Bagi mereka yang tak paham tentang pentingnya udara, dirgantara, atau bahkan “aerospace” yang lebih luas tanpa batas, maka bakal mencibir dan memandang remeh peran TNI AU sebagai pengawal kedaulatan dirgantara. Apalagi harus “membina” lagi, wah pekerjaan macam apa pula itu?
Hak dan Kewenangan
Wilayah udara nasional adalah ruang udara yang berada di atas daratan dan laut wilayah yang telah ditetapkan secara hukum dan diakui oleh masyarakat internasional.
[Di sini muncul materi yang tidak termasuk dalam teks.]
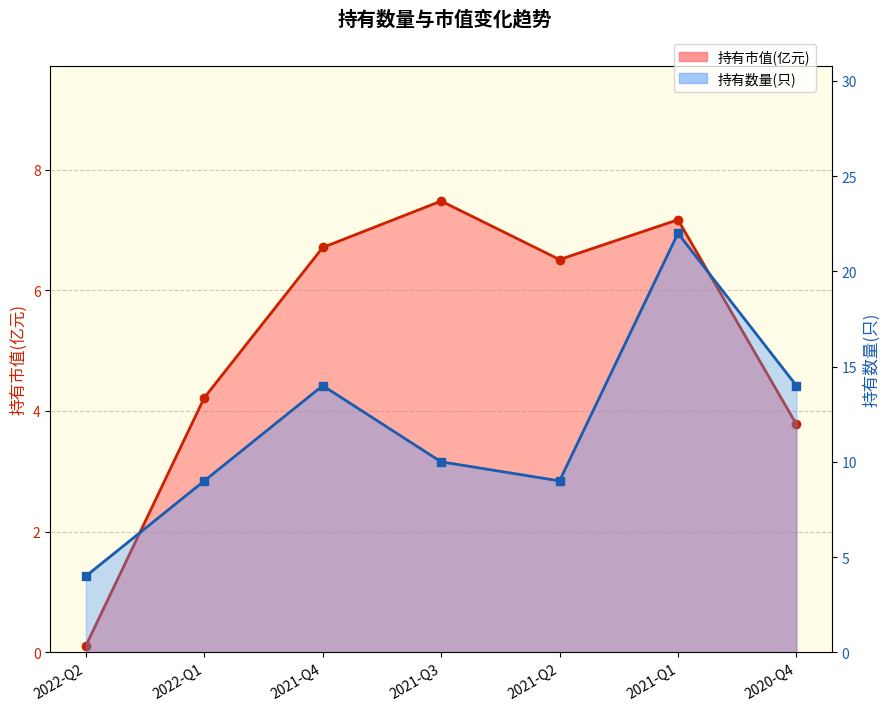

What value does the 持有数量(只) series have at 2020-Q4?

14.0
Di ruang udara tersebut suatu negara mempunyai hak dan kewenangan, baik yang terkait dengan pemanfaatan untuk kepentingannya maupun untuk menjaga dari berbagai kemungkinan yang dapat mengganggunya sebagai wujud dari penegakan kedaulatan.
Sesuai dengan karakteristiknya, upaya-upaya penegakan kedaulatan pada dasarnya merupakan salah satu wujud dari hubungan internasional, karena hal ini terkait dengan kepentingan atau permasalahan negara lain dan bersifat prinsipil. Dengan sifat yang demikian, maka permasalahan kedaulatan merupakan isu serius yang dapat mengarah pada eskalasi konflik yan paling tinggi, yaitu peperangan.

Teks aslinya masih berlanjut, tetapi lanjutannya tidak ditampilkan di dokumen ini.